#### Directions
For the listing below, output exactly the lines from the line with "EMERGENCIAS POR EL FENÓMENO DEL NIÑO EN" up to and including the line with "𝐆𝐑𝐀𝐍 𝐀𝐋𝐌𝐈𝐑𝐀𝐍𝐓𝐄 𝐌𝐈𝐆𝐔𝐄𝐋", and no other lines.

#### Supplied entries

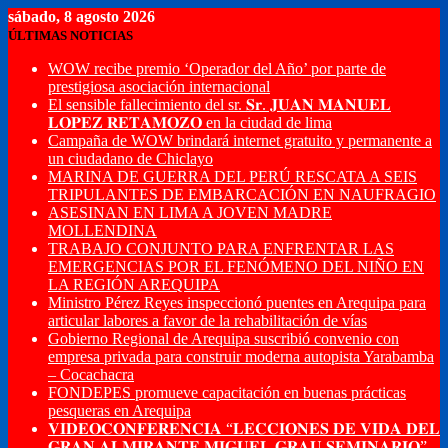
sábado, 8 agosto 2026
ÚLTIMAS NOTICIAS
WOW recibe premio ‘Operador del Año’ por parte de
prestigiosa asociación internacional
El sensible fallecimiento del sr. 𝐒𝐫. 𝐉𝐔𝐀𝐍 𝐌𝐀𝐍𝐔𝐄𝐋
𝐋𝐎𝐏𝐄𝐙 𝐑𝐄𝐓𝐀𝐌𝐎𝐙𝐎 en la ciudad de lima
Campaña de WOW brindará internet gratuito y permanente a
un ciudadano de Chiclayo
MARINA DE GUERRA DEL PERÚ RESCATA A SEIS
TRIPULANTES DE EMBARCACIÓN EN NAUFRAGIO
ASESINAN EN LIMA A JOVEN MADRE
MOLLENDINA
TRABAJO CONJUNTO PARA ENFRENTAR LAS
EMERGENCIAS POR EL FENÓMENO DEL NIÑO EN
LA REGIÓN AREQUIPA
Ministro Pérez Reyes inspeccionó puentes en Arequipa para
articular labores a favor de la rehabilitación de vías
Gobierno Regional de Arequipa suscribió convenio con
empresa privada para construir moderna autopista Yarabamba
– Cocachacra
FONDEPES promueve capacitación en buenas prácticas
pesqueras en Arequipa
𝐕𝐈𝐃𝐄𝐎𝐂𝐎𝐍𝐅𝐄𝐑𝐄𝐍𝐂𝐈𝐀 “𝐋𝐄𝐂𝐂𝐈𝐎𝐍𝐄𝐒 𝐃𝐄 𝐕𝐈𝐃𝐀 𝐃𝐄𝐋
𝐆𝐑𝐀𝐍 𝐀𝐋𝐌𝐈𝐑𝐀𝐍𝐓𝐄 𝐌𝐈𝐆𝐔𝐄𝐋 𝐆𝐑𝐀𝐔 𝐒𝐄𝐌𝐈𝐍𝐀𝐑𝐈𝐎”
...
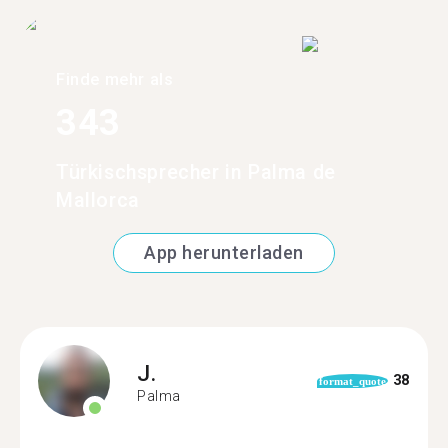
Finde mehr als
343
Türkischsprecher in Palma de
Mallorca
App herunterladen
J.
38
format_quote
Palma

#### Reply
EMERGENCIAS POR EL FENÓMENO DEL NIÑO EN
LA REGIÓN AREQUIPA
Ministro Pérez Reyes inspeccionó puentes en Arequipa para
articular labores a favor de la rehabilitación de vías
Gobierno Regional de Arequipa suscribió convenio con
empresa privada para construir moderna autopista Yarabamba
– Cocachacra
FONDEPES promueve capacitación en buenas prácticas
pesqueras en Arequipa
𝐕𝐈𝐃𝐄𝐎𝐂𝐎𝐍𝐅𝐄𝐑𝐄𝐍𝐂𝐈𝐀 “𝐋𝐄𝐂𝐂𝐈𝐎𝐍𝐄𝐒 𝐃𝐄 𝐕𝐈𝐃𝐀 𝐃𝐄𝐋
𝐆𝐑𝐀𝐍 𝐀𝐋𝐌𝐈𝐑𝐀𝐍𝐓𝐄 𝐌𝐈𝐆𝐔𝐄𝐋 𝐆𝐑𝐀𝐔 𝐒𝐄𝐌𝐈𝐍𝐀𝐑𝐈𝐎”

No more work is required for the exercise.